UPDATE: As it Happens on CBC Radio One has three segments on the story.
UPDATE: Quirks and Quarks also did a great segment with Dr. Kenneth Coale of Moss Landing Marine Labs on iron fertilization.

Comments:

  1. Simple biochem question: what is the effect of using algae as fertilizer? The point of fertilizer is the N and P that it introduces in the soil, but I have no idea if it has any effect on CO2 absorbtion or production.

    • Not sure what the import of the question is.

      The details are far from my expertise; I don't know that our P3 community has attracted any agronomists or soil scientists as yet.

      Let me take a swing at it. From the geochemistry point of view, at a frist pass algae fix carbon from the air like any plant. Using it as fertilizer moves carbon from the air to the soil. These are both parts of the "fast reservoirs", so the carbon would participate in exchanges with the air. Thus it is quite precisely neutral.

      As a second pass, you could argue that perhaps this would make the path from air to ground slightly more effective than the path from ground to air, and might therefore constitute a modest sequestration.
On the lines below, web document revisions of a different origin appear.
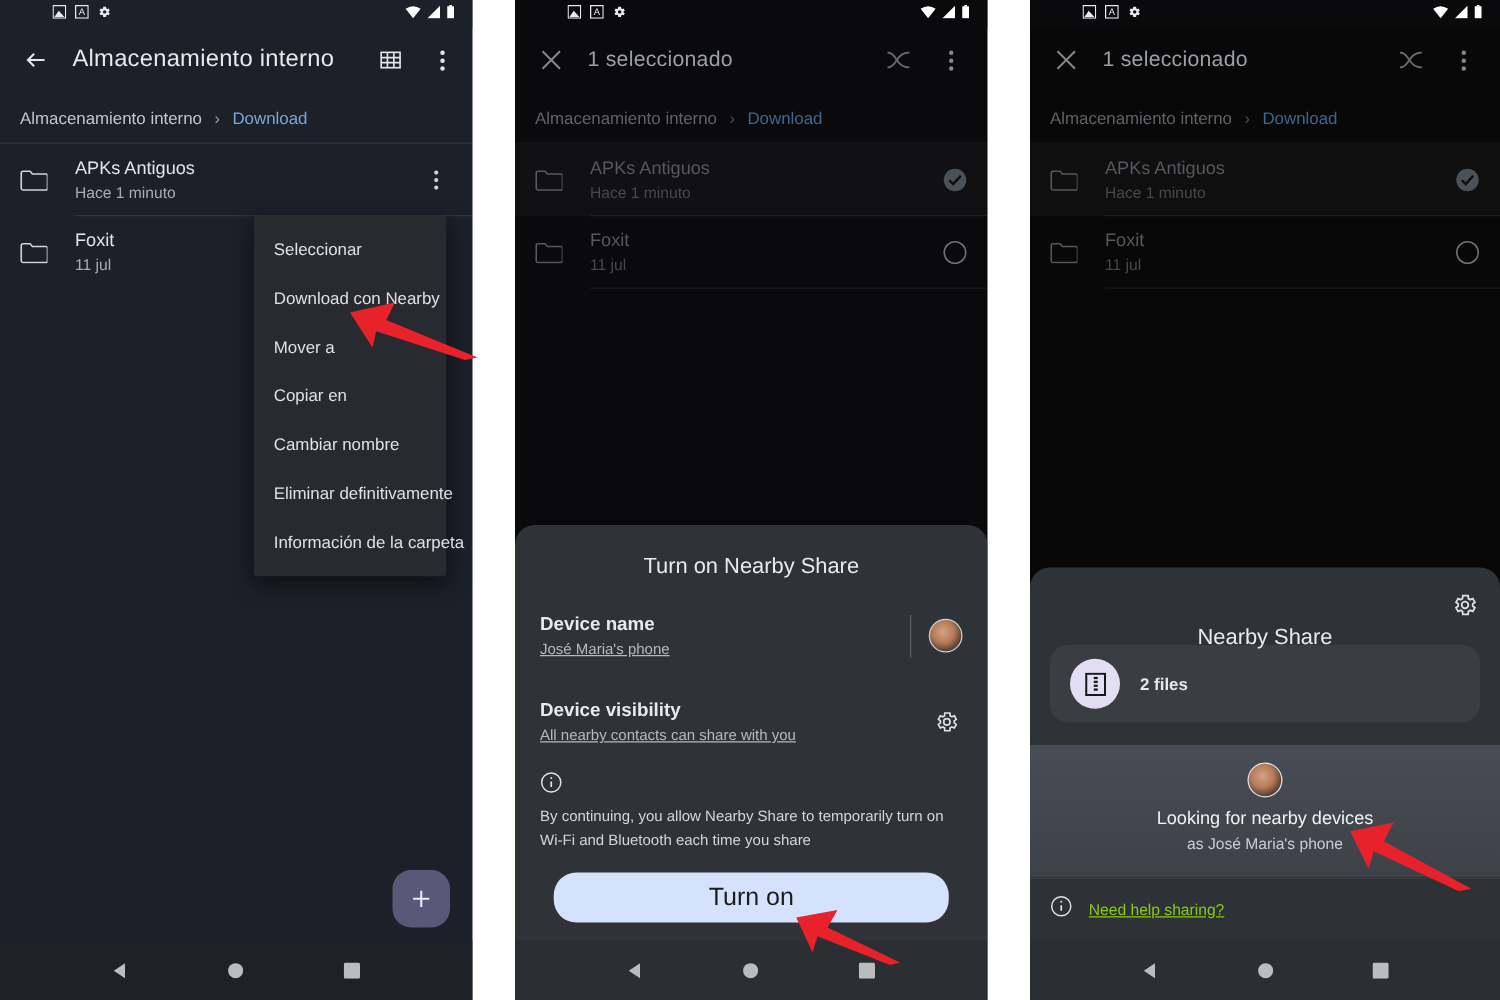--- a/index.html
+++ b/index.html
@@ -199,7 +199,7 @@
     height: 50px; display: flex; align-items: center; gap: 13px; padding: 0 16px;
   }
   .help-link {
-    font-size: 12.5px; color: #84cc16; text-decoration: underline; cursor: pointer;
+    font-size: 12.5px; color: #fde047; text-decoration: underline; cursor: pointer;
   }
I'm pretty sure this isn't big enough to have a global impact. Whether such a transition would be large enough for sequestration credits (if we ever get that far) is beyond my expertise. I expect not because it is essentially reversible. This is related to the biochar question, and to the half-reasonable point among Freeman Dyson's doddering. If we could actually construct fertile soil without significant energy input, that would be a fine means of carbon sequestration. But it turns out we have to construct a fairly ridiculous amount of it; the potential sink is probably limited.

      If anyone knows better, please correct me.

      • The import is purely tangential. I had come across mention of algae as an energy-efficient way of making fertilizer, and I was wondering about its CO2 implications.